Tue, Sep 21, 2010 - Page 2 News List

FEATURE: Lin Tsung-yi, 89: Mental healthcare trailblazer

GLOBAL FLAVOR The psychiatrist published a scientific survey of mental disorders in Taiwan in 1953, the first of its kind, and rose to become WHO’s director of mental health


He was a non-Western doctor who helped give a Eurocentric, introspective field of medicine a global presence that it sorely lacked. He all but built the mental health system from the ground up in Taiwan, later helping governments in other developing nations do the same.

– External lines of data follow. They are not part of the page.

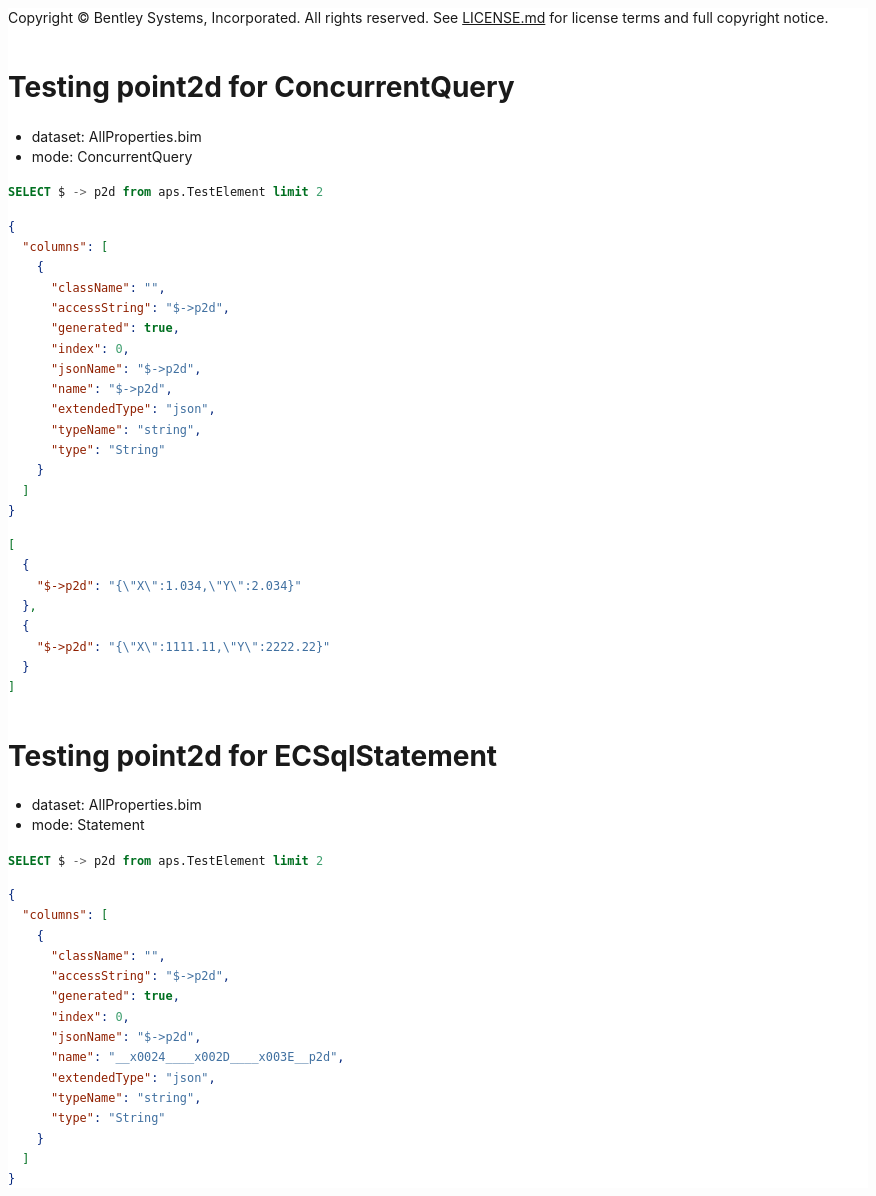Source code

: Copyright © Bentley Systems, Incorporated. All rights reserved. See [LICENSE.md](../../../../LICENSE.md) for license terms and full copyright notice.

# Testing point2d for ConcurrentQuery

- dataset: AllProperties.bim
- mode: ConcurrentQuery

```sql
SELECT $ -> p2d from aps.TestElement limit 2
```

```json
{
  "columns": [
    {
      "className": "",
      "accessString": "$->p2d",
      "generated": true,
      "index": 0,
      "jsonName": "$->p2d",
      "name": "$->p2d",
      "extendedType": "json",
      "typeName": "string",
      "type": "String"
    }
  ]
}
```

```json
[
  {
    "$->p2d": "{\"X\":1.034,\"Y\":2.034}"
  },
  {
    "$->p2d": "{\"X\":1111.11,\"Y\":2222.22}"
  }
]
```

# Testing point2d for ECSqlStatement

- dataset: AllProperties.bim
- mode: Statement

```sql
SELECT $ -> p2d from aps.TestElement limit 2
```

```json
{
  "columns": [
    {
      "className": "",
      "accessString": "$->p2d",
      "generated": true,
      "index": 0,
      "jsonName": "$->p2d",
      "name": "__x0024____x002D____x003E__p2d",
      "extendedType": "json",
      "typeName": "string",
      "type": "String"
    }
  ]
}
```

And he pushed for research that would, for the first time, rigorously document the prevalence of mental disorders worldwide, demonstrating that people from far-flung lands had many emotional struggles in common, whatever their cultural or economic differences.

Lin Tsung-yi (林宗義), a psychiatrist who rose to become the director of mental health at the WHO, died on July 20 at 89, his daughter Elizabeth said, adding that the family had not made the death public until this month.

For decades, Lin was one of the world’s most persuasive and effective advocates for psychiatry as a centerpiece of public health, on par with infectious diseases and chronic medical conditions.

“It all makes sense today, but in the 1960s and 1970s the whole idea of doing epidemiology in psychiatry was outre, out there; it just didn’t seem logical to people,” said Arthur Kleinman, a psychiatrist and medical anthropologist at Harvard.

Lin changed that.

“He saw that psychiatry could not develop on a global stage without a presence in public health, and he was one of the early leaders who really framed that presence,” Kleinman said.

Lin was not long out of medical training when, in 1953, he published a scientific survey of mental disorders in Taiwan, the first of its kind. Later, at the WHO, he began a far more extensive effort, the International Pilot Study of Schizophrenia, an inventory of that mental disorder in developing as well as Western countries.

The study showed striking similarities in the symptoms and prevalence of schizophrenia among many countries and ­revealed differences in quality of care. It set a standard for psychiatric epidemiology and led to decades of subsequent research into other disorders, like depression and anxiety, as well as interventions for treatment.

Lin continued to develop research methods throughout most of his career, at universities in Europe, the US and finally, Canada, at the University of British Columbia.

In Taiwan, where in the 1950s and 1960s he devised and helped establish a modern mental healthcare system, Lin was seen as more than a medical figure. His father, a prominent intellectual, was killed in the 228 Incident, in which Chinese Nationalist Party (KMT) troops fired on Taiwanese protesters in 1947, setting off a wave of violence that left thousands of Taiwanese dead.

In 1998, Lin edited a book, An Introduction to the 2-28 Tragedy in Taiwan: For World Citizens, which in part laid out a blueprint for reconciliation between the Taiwanese and Mainlanders who moved to Taiwan from China following the KMT’s loss to the Chinese Communist Party in the Chinese Civil War.

Then president Lee Teng-hui (李登輝) “basically implemented the plan that Tsung-yi proposed,” said Robert Solomon, president of the US Institute of Peace. “It was a seminal contribution to a society that was deeply wounded and divided.”

Lin was born on Sept. 19, 1920, in Tainan. Both his father, Lin Mo-sheng (林茂生), a professor, and his mother, Wang Chai-hwang (王采蘩), received higher education in Japan, as did their son.